• **Texto proporcionado**:
++++++++

La construcción de la Red Vial Estructurante en el departamento Central ha alcanzado un punto de inflexión técnico de gran relevancia. Los trabajos para el futuro megaviaducto de Luque marcaron un hito de ingeniería con la ejecución exitosa del hormigonado de su primer dintel. Esta imponente pieza de transición, ubicada a diez metros de altura, comienza a definir de forma visible la silueta y la envergadura de una de las obras de infraestructura urbana más complejas del Área Metropolitana.
La maniobra, coordinada por los equipos técnicos y las empresas contratistas bajo la supervisión del Ministerio de Obras Públicas y Comunicaciones (MOPC), representa un paso crítico en la fase de superestructura de la obra de arte vial, permitiendo avanzar hacia las etapas subsiguientes de colocación de vigas longitudinales.

Ingeniería de alta complejidad: los números de la megaestructura
Desde la perspectiva de la ingeniería civil y el cálculo estructural, el hormigonado de un dintel de estas dimensiones exige una planificación milimétrica en pista, un control de calidad riguroso de los materiales y un diseño de encofrados y apuntalamientos capaz de resistir solicitaciones extremas.
Las especificaciones técnicas y métricas que rodean a este hito estructural incluyen:
- Volumen de vaciado: Se requirió la colocación continua de 58 metros cúbicos de hormigón de alta resistencia, un proceso que demandó una logística precisa en el suministro y bombeo para garantizar la homogeneidad de la mezcla y evitar juntas frías.
- Masa colosal: Una vez que el material alcance su resistencia de diseño (fraguado), la pieza estructural tendrá un peso aproximado de 160 toneladas, sirviendo como un cabezal de distribución de cargas masivo sobre las pilas de soporte.
- Elevación: La estructura se sitúa a 10 metros de altura con respecto al nivel del suelo, cumpliendo con los gálibos y especificaciones de seguridad vial requeridas para el tránsito pesado e internacional que cruzará por debajo del viaducto.
Funcionalidad y resiliencia urbana
El megaviaducto de Luque forma parte de una estrategia integral para descongestionar el saturado flujo vehicular de la zona, interconectando de manera rápida y segura diversos corredores logísticos e institucionales del Departamento Central.
La correcta ejecución de estos elementos estructurales masivos garantiza no solo la capacidad de soporte de la vía ante el tránsito pesado diario, sino también la resiliencia de la infraestructura ante vibraciones y fatiga de materiales a largo plazo. Al resolver los embotellamientos mediante soluciones a desnivel, el MOPC apunta a reducir significativamente los tiempos de viaje, disminuir las emisiones contaminantes por ralentización del tráfico y elevar los estándares de seguridad vial urbana.
Con el primer dintel ya hormigonado, la obra civil entra en una fase de ritmo acelerado. El progreso de la infraestructura nacional se consolida a través de la precisión técnica, demostrando la alta capacidad operativa de los profesionales que hoy transforman los caminos del país.
En Carreteras y Algo Más, continuamos registrando paso a paso las grandes obras de ingeniería civil que elevan la conectividad y marcan el desarrollo del territorio paraguayo.

++++++++

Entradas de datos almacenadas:
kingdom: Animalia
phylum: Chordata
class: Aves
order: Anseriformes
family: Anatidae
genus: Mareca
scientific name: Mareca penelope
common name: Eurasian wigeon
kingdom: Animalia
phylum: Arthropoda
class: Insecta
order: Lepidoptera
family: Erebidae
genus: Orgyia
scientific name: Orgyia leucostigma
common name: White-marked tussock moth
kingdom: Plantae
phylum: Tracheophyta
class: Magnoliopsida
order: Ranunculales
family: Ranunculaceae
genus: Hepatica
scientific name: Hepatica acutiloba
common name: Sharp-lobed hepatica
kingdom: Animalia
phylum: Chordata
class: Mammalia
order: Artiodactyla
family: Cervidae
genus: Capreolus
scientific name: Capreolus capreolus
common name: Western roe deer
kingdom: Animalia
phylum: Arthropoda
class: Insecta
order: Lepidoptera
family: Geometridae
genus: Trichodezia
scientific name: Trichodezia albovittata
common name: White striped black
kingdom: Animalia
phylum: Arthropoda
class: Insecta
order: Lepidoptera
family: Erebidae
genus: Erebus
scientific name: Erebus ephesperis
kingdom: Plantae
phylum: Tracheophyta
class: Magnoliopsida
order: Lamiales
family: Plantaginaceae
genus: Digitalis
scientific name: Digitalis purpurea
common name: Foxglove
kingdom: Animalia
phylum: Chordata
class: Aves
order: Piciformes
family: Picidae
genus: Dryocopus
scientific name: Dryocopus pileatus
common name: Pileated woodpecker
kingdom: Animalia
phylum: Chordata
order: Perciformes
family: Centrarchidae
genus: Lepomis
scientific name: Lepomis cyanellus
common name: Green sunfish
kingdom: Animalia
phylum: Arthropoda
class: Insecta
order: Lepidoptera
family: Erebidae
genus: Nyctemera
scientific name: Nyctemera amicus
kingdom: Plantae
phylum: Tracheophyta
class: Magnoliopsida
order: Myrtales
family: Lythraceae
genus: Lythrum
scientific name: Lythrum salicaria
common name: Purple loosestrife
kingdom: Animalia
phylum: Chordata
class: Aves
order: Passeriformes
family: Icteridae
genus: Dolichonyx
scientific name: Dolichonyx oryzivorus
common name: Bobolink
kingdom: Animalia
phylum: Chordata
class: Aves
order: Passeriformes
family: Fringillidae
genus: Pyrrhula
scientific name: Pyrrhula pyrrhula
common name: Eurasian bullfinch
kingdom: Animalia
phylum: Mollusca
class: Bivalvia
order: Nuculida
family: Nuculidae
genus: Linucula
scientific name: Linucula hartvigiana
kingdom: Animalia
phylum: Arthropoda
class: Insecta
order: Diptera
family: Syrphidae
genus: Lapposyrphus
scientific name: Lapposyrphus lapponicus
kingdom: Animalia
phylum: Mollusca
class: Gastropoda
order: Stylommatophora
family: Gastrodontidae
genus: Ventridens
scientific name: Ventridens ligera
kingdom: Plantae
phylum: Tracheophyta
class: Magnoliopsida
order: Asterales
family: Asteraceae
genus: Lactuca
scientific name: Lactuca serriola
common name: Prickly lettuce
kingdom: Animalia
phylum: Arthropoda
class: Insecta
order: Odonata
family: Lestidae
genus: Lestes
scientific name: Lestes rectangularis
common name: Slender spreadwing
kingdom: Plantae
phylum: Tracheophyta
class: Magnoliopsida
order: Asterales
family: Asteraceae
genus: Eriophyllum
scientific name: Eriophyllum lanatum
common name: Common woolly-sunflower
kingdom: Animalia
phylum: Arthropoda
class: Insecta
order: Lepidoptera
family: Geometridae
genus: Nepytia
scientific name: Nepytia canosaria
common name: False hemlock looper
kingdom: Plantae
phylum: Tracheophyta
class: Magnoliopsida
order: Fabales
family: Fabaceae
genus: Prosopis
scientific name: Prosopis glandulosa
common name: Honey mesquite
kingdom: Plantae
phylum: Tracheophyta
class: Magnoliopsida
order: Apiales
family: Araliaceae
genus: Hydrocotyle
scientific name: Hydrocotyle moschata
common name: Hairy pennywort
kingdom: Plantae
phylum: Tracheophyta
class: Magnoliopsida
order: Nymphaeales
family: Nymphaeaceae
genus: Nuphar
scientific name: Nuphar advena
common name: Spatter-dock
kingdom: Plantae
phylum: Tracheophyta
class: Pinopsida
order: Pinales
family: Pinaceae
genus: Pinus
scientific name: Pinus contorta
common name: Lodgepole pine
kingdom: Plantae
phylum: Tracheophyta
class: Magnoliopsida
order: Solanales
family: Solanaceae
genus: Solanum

++++++++

• **Tarea asignada**:
Copia del texto sobre el megaviaducto de Luque el fragmento que va desde "- Elevación: La" hasta "del Departamento Central.".

• **Respuesta**:
- Elevación: La estructura se sitúa a 10 metros de altura con respecto al nivel del suelo, cumpliendo con los gálibos y especificaciones de seguridad vial requeridas para el tránsito pesado e internacional que cruzará por debajo del viaducto.
Funcionalidad y resiliencia urbana
El megaviaducto de Luque forma parte de una estrategia integral para descongestionar el saturado flujo vehicular de la zona, interconectando de manera rápida y segura diversos corredores logísticos e institucionales del Departamento Central.